Recall the sentiment when oil hit $26/barrel. It was, “the Canadian dollar is doomed on the back of lower commodity prices.” Fast forward a few months, and commodities are the best performing asset class of 2016, so far. It’s now becoming common knowledge that the yen is a “safe haven” rallying when risk markets sell-off. But, have you noticed that the S&P 500 is near all-time highs and the yen has rallied the whole time? So, understand that correlations change.
We’re still looking for one more new low to complete the larger decline, but we may see a larger rally first, since we think wave 5 is an ending diagonal, and therefore wave (v) of 5 should develop in three waves.
Happy Trading!
The Wolf
any new update on euro/usd? waves count analysis
This has been a ridiculous obsession of mine the last couple of months. One technical thing I’m wondering (if anyone can answer it):
What if there’s an obvious wave broken into five waves, but:
- It doesn’t fit the criteria for impulse (eg. wave 4 traces below the top of wave 2)

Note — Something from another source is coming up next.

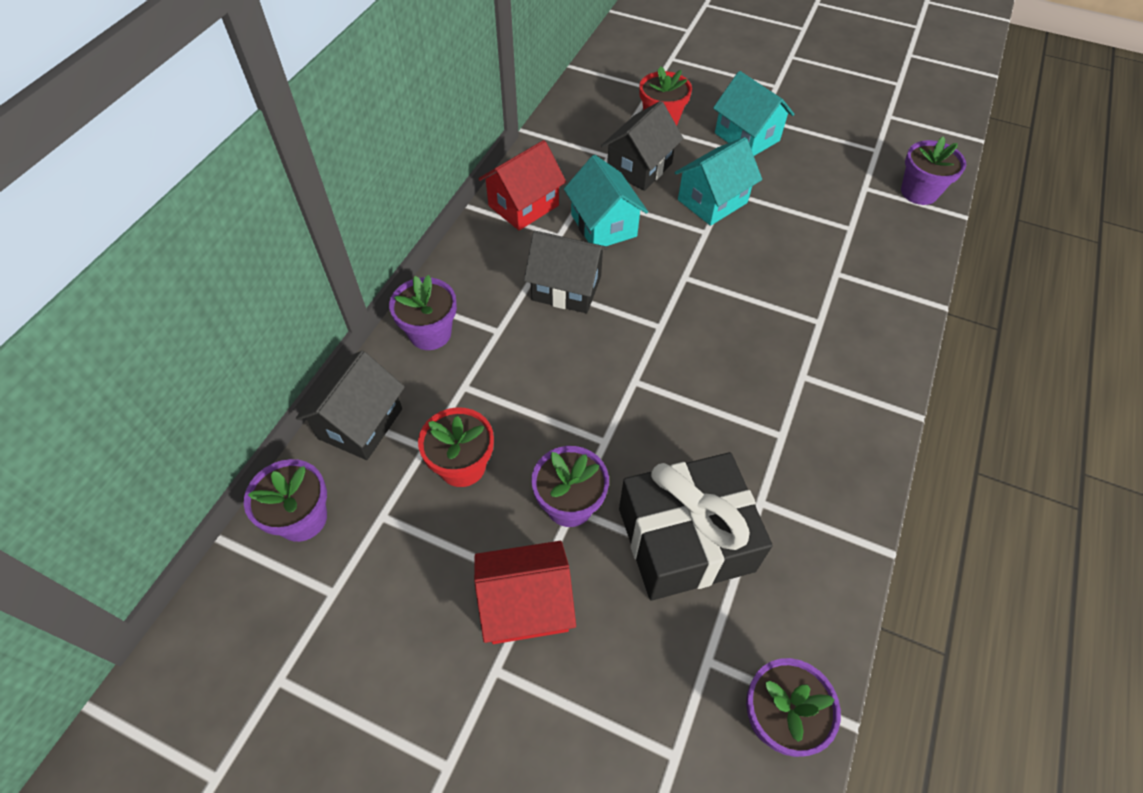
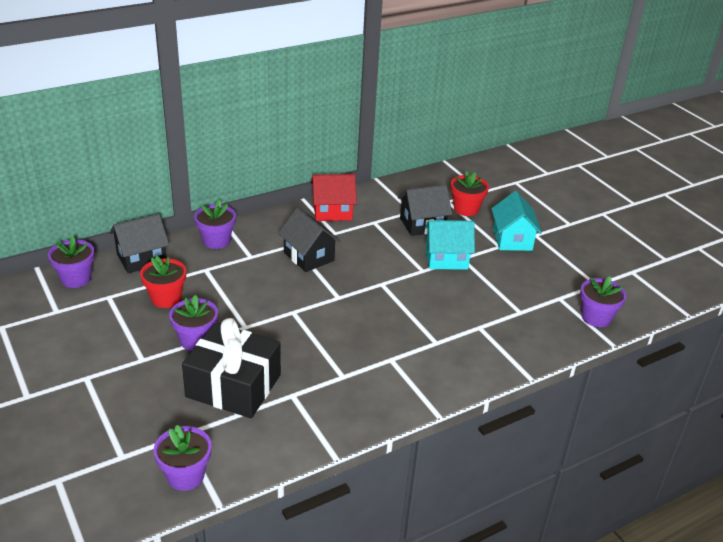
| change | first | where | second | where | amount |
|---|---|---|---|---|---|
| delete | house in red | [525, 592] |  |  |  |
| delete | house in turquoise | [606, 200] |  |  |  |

- It can’t be a diagonal, because it doesn’t fit the precise size order:
Contracting: 1>3>5, 2>4
Expanding: 5>3>1, 4>2
What is it then? Is there a way to account for it without throwing your whole theory in the trash and starting from scratch?
Also, I’m not sure exactly what “Zig-Zag Family” means, as no sources I’ve found have explained it. Does this only refer to a double/triple zig-zag? Or does it mean there can be misc. waves that don’t fit an exact pattern definition, but still resemble zig-zag tendencies? If so, this may account for the waves in question.